▶ _Questions on the material_:
[1] In the purchase agreement excerpt, list every place at the Hotels whose amounts are added to the Purchase Price at the Closing.
[2] Copy the purchase agreement excerpt from "Section 3.3 Purchase" to "of the Closing.".

START Selected text

Section 3.3 Purchase Price Adjustment. The Purchase Price to be
paid by
the Buyers at the Closing shall be
increased dollar-for-dollar by an amount
equal to the aggregate sum of all amounts
in house banks, petty cash and cash
registers at the Hotels as of the effective
time of the Closing.
Section
3.4 Deposit. Promptly, but in no event more than two business
days
after the date hereof, the Buyers shall
deliver a certified or cashier's check
made payable to the Escrow Agent and drawn
on a bank which is reasonably
acceptable to the Sellers or a federal wire
transfer of immediately available
funds, in an amount equal to $1,100,000, to
the Escrow Agent, as an earnest
money deposit hereunder (including interest
at any time accrued thereon, the
"Deposit"). The Deposit shall be held in
escrow by the Escrow Agent in a
segregated, interest-bearing account of a
federally insured commercial bank and
disbursed only in accordance with the terms
of this Agreement. The Buyers shall
pay all costs and expenses associated with
the engagement of the Escrow Agent.

END Selected text
START Given entries

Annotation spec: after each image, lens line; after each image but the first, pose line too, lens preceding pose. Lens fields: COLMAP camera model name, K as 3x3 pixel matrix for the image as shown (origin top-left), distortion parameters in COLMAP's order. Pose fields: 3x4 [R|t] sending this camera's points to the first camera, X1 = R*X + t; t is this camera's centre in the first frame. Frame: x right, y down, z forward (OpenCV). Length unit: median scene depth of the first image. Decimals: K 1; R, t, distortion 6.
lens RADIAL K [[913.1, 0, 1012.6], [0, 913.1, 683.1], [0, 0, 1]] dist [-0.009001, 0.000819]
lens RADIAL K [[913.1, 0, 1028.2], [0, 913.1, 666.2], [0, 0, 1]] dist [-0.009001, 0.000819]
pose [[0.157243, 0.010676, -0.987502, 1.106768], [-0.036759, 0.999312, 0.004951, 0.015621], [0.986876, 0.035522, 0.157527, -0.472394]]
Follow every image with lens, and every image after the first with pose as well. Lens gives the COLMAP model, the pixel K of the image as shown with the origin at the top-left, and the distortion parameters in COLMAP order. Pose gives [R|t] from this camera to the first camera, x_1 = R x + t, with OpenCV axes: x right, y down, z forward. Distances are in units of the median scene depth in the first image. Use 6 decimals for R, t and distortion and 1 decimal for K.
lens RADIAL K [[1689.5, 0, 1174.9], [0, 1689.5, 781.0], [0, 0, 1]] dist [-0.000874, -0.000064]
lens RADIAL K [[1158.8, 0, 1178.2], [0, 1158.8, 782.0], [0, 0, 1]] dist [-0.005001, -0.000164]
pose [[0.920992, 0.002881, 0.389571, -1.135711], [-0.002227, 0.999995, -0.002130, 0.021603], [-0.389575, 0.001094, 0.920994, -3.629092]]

END Given entries

▶ _Results by task_:
[1]
house banks
petty cash
cash registers

[2]
Section 3.3 Purchase Price Adjustment. The Purchase Price to be
paid by
the Buyers at the Closing shall be
increased dollar-for-dollar by an amount
equal to the aggregate sum of all amounts
in house banks, petty cash and cash
registers at the Hotels as of the effective
time of the Closing.